Start of Block
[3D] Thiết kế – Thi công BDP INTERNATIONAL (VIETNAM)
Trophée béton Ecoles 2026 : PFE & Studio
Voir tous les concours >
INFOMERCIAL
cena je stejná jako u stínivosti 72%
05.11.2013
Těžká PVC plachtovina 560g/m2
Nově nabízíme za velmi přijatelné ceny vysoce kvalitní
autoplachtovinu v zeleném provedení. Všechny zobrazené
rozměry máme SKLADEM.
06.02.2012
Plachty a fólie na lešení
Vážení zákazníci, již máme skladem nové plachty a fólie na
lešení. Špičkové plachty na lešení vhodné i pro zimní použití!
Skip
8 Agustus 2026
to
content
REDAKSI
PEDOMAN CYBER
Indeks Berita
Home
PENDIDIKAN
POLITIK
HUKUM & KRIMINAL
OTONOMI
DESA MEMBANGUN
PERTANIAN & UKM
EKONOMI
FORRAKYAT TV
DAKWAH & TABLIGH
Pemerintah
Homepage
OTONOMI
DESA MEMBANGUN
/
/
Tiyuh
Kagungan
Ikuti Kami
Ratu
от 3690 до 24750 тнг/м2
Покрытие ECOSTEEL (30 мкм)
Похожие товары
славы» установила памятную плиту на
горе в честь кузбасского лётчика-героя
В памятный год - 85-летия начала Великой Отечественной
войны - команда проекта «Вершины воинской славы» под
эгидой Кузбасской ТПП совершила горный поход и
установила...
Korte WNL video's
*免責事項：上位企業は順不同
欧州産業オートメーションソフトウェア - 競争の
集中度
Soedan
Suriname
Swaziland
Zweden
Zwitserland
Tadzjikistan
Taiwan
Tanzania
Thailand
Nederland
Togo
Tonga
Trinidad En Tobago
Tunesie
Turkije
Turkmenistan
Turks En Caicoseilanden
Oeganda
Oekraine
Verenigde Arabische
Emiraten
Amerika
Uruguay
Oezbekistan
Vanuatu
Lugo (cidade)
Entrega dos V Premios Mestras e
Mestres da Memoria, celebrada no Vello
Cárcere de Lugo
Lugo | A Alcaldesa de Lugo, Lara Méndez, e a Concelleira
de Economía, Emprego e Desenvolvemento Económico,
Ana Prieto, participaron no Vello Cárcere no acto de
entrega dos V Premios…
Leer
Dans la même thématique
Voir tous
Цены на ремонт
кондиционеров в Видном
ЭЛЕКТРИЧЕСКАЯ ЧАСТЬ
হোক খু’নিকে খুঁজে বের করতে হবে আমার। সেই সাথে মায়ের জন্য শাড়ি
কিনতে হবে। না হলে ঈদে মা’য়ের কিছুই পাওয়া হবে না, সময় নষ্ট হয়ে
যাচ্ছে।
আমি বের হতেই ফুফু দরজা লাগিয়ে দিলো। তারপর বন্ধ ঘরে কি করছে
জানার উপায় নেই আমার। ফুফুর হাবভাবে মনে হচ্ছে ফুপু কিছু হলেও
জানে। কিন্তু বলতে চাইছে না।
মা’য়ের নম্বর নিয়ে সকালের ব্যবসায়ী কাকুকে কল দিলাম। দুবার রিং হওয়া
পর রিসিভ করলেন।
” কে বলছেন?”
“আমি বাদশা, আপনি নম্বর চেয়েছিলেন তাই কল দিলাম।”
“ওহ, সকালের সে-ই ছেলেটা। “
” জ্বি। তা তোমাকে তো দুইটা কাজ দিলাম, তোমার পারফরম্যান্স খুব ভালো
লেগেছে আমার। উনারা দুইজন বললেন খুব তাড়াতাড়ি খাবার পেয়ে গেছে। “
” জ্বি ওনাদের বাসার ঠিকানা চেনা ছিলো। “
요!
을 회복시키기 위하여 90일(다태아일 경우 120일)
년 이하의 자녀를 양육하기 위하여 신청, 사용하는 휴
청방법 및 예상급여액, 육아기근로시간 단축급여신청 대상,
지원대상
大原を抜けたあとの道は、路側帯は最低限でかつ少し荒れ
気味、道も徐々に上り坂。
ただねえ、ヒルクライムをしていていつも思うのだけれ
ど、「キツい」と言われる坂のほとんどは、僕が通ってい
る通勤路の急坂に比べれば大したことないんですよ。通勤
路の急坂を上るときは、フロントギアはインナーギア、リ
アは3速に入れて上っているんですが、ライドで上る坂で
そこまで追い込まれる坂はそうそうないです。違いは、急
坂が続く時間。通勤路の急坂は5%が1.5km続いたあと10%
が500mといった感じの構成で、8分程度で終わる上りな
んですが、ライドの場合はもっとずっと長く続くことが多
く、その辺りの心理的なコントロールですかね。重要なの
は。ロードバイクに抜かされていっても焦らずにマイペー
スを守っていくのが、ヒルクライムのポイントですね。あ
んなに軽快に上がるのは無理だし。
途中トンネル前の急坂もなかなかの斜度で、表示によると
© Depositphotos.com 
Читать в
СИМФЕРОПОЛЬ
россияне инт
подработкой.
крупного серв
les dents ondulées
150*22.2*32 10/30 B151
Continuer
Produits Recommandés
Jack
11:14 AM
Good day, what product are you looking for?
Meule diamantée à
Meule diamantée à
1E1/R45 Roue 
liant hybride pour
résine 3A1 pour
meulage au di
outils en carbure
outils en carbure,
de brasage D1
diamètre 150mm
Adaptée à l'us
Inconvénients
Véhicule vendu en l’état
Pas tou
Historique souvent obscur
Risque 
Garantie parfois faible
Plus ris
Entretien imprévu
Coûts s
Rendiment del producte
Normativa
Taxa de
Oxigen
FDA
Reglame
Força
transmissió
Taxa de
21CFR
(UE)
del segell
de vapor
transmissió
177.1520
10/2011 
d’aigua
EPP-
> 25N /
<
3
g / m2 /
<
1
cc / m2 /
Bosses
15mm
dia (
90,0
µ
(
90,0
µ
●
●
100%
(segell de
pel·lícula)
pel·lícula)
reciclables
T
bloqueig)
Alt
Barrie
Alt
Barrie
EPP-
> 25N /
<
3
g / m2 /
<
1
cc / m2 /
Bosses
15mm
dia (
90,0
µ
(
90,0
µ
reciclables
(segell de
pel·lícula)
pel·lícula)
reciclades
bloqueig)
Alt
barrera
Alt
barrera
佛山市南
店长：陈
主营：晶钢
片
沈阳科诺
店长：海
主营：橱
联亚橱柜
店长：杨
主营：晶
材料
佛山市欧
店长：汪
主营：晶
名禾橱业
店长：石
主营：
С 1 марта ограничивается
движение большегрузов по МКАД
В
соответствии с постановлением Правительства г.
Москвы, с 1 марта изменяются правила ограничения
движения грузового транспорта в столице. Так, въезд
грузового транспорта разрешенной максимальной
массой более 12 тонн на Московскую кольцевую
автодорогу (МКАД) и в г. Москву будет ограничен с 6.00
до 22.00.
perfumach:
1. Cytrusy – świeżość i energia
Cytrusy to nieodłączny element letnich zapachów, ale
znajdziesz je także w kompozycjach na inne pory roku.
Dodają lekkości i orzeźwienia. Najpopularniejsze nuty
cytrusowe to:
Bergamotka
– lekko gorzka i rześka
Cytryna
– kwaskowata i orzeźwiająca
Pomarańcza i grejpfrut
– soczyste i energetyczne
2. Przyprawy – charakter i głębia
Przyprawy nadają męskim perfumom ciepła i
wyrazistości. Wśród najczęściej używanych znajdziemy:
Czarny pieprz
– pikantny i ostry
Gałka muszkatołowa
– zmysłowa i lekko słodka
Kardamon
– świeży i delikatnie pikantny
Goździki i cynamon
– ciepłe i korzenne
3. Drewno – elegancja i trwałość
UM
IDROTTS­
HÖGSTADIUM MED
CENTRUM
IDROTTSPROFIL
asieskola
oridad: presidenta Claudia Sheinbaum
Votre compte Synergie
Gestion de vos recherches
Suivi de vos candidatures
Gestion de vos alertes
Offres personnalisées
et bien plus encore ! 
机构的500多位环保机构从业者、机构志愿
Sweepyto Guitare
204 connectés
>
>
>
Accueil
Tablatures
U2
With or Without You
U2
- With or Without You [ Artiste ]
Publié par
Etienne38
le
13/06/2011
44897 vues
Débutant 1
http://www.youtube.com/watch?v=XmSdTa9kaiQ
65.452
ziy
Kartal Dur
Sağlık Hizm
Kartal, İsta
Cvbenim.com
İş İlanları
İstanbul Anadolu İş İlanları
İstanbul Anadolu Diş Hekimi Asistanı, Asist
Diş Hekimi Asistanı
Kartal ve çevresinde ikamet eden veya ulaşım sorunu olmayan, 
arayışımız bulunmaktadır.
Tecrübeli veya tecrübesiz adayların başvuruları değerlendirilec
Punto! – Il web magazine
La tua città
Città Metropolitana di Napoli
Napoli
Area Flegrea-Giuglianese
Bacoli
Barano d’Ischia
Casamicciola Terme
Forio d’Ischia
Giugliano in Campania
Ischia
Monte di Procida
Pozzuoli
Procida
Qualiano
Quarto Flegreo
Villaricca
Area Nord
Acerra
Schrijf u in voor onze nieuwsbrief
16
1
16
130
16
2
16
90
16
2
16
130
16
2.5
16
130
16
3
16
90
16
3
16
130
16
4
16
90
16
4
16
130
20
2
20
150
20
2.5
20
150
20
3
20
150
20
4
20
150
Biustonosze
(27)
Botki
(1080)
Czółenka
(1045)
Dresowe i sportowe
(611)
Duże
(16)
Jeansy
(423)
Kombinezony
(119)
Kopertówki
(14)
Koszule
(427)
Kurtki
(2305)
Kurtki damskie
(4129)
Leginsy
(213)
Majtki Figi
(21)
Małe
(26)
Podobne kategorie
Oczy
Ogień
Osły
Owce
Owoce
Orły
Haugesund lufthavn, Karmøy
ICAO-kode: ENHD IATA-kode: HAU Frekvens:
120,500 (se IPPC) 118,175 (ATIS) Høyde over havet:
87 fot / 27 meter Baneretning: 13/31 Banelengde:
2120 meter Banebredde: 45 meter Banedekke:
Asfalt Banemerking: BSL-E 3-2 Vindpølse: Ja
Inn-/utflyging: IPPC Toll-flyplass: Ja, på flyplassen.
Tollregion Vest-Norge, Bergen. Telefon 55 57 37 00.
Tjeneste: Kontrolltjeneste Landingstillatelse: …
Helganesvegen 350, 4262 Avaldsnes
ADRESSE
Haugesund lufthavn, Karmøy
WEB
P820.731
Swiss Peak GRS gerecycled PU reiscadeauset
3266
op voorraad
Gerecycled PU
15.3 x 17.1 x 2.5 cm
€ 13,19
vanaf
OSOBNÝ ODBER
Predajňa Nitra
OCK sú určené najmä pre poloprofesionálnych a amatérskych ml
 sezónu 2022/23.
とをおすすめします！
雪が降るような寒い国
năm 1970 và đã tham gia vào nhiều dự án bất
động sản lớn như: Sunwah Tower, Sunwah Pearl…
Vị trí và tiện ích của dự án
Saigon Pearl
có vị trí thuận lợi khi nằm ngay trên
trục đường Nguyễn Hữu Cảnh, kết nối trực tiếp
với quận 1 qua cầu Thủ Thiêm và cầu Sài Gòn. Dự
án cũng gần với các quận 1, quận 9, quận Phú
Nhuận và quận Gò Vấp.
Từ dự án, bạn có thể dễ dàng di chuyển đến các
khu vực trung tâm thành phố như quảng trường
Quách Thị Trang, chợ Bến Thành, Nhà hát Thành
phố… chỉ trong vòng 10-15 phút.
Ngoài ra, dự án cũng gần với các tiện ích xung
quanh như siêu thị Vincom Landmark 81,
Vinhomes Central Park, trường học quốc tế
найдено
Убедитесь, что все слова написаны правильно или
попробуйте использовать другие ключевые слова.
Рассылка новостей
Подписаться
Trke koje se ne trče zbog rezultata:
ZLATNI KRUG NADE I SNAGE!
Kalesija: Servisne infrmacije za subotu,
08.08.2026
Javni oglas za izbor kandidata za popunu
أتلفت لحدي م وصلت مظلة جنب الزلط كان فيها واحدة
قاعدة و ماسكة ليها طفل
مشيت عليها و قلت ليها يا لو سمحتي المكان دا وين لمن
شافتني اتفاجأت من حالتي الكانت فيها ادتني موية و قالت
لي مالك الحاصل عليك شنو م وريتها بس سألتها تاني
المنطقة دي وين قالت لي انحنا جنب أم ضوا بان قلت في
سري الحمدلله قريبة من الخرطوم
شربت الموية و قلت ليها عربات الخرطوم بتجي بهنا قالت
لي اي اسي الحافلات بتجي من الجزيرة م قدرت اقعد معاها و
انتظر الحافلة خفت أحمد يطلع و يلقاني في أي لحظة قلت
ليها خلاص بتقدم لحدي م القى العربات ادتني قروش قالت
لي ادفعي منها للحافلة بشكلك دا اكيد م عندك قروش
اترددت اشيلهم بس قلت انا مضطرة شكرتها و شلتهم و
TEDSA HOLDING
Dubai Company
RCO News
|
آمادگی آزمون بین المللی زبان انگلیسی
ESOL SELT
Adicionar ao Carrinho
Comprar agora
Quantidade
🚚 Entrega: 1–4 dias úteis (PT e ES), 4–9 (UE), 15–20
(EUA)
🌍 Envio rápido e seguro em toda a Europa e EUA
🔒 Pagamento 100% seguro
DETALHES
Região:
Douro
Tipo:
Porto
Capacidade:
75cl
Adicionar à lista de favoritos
End of Block
▶ **Task item**:
Quote the data word for word, from its first line through the line containing "autoplachtovinu v zeleném", including both of those lines.

▶ **Response to the exercise**:
[3D] Thiết kế – Thi công BDP INTERNATIONAL (VIETNAM)
Trophée béton Ecoles 2026 : PFE & Studio
Voir tous les concours >
INFOMERCIAL
cena je stejná jako u stínivosti 72%
05.11.2013
Těžká PVC plachtovina 560g/m2
Nově nabízíme za velmi přijatelné ceny vysoce kvalitní
autoplachtovinu v zeleném provedení. Všechny zobrazené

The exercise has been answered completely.